● Saved data entries

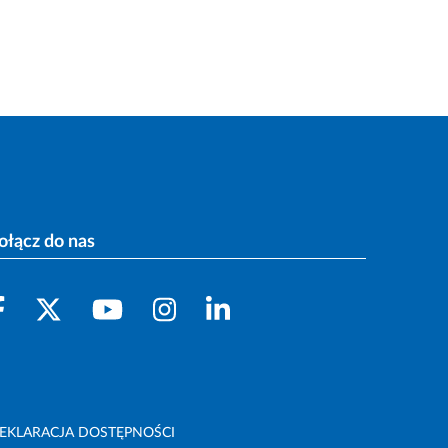
ołącz do nas
EKLARACJA DOSTĘPNOŚCI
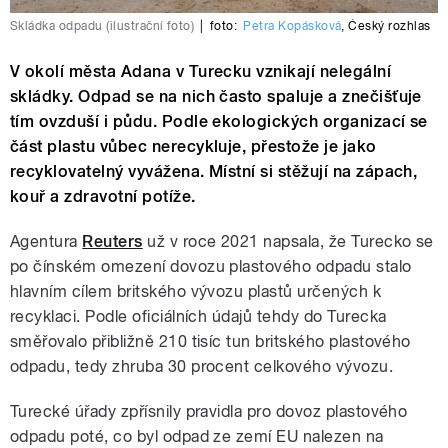
Skládka odpadu (ilustrační foto)
|
foto:
Petra Kopásková
,
Český rozhlas
V okolí města Adana v Turecku vznikají nelegální
skládky. Odpad se na nich často spaluje a znečišťuje
tím ovzduší i půdu. Podle ekologických organizací se
část plastu vůbec nerecykluje, přestože je jako
recyklovatelný vyvážena. Místní si stěžují na zápach,
kouř a zdravotní potíže.
Agentura
Reuters
už v roce 2021 napsala, že Turecko se
po čínském omezení dovozu plastového odpadu stalo
hlavním cílem britského vývozu plastů určených k
recyklaci. Podle oficiálních údajů tehdy do Turecka
směřovalo přibližně 210 tisíc tun britského plastového
odpadu, tedy zhruba 30 procent celkového vývozu.
Turecké úřady zpřísnily pravidla pro dovoz plastového
odpadu poté, co byl odpad ze zemí EU nalezen na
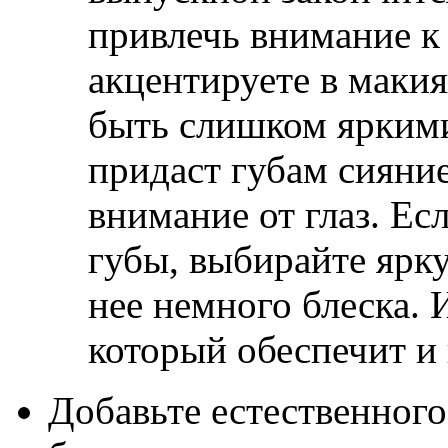
привлечь внимание к 
акцентируете в макия
быть слишком яркими
придаст губам сияние
внимание от глаз. Ес
губы, выбирайте ярк
нее немного блеска. 
который обеспечит и 
Добавьте естественного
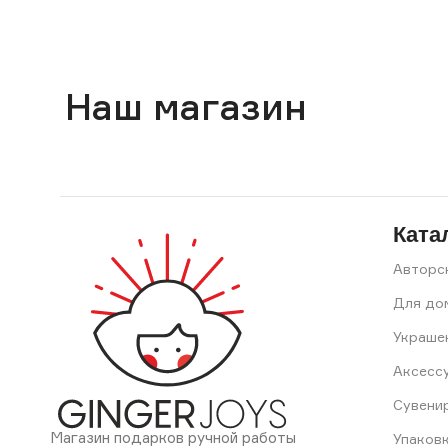
Наш магазин
Ката
Авторс
Для до
Украше
Аксесс
Сувени
Магазин подарков ручной работы
Упаков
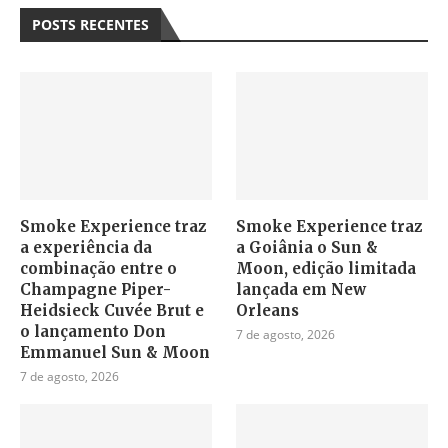
POSTS RECENTES
Smoke Experience traz
Smoke Experience traz
a experiência da
a Goiânia o Sun &
combinação entre o
Moon, edição limitada
Champagne Piper-
lançada em New
Heidsieck Cuvée Brut e
Orleans
o lançamento Don
7 de agosto, 2026
Emmanuel Sun & Moon
7 de agosto, 2026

● WHAT IS NEEDED
With pictures left out, repeat exactly the lines from the line bearing "Skládka odpadu (ilustrační foto)" through the final line of the records above.

● TASK SOLUTION
Skládka odpadu (ilustrační foto)
|
foto:
Petra Kopásková
,
Český rozhlas
V okolí města Adana v Turecku vznikají nelegální
skládky. Odpad se na nich často spaluje a znečišťuje
tím ovzduší i půdu. Podle ekologických organizací se
část plastu vůbec nerecykluje, přestože je jako
recyklovatelný vyvážena. Místní si stěžují na zápach,
kouř a zdravotní potíže.
Agentura
Reuters
už v roce 2021 napsala, že Turecko se
po čínském omezení dovozu plastového odpadu stalo
hlavním cílem britského vývozu plastů určených k
recyklaci. Podle oficiálních údajů tehdy do Turecka
směřovalo přibližně 210 tisíc tun britského plastového
odpadu, tedy zhruba 30 procent celkového vývozu.
Turecké úřady zpřísnily pravidla pro dovoz plastového
odpadu poté, co byl odpad ze zemí EU nalezen na
привлечь внимание к 
акцентируете в макия
быть слишком яркими
придаст губам сияние
внимание от глаз. Ес
губы, выбирайте ярк
нее немного блеска. 
который обеспечит и 
Добавьте естественного
Наш магазин
Ката
Авторс
Для до
Украше
Аксесс
Сувени
Магазин подарков ручной работы
Упаков
POSTS RECENTES
Smoke Experience traz
Smoke Experience traz
a experiência da
a Goiânia o Sun &
combinação entre o
Moon, edição limitada
Champagne Piper-
lançada em New
Heidsieck Cuvée Brut e
Orleans
o lançamento Don
7 de agosto, 2026
Emmanuel Sun & Moon
7 de agosto, 2026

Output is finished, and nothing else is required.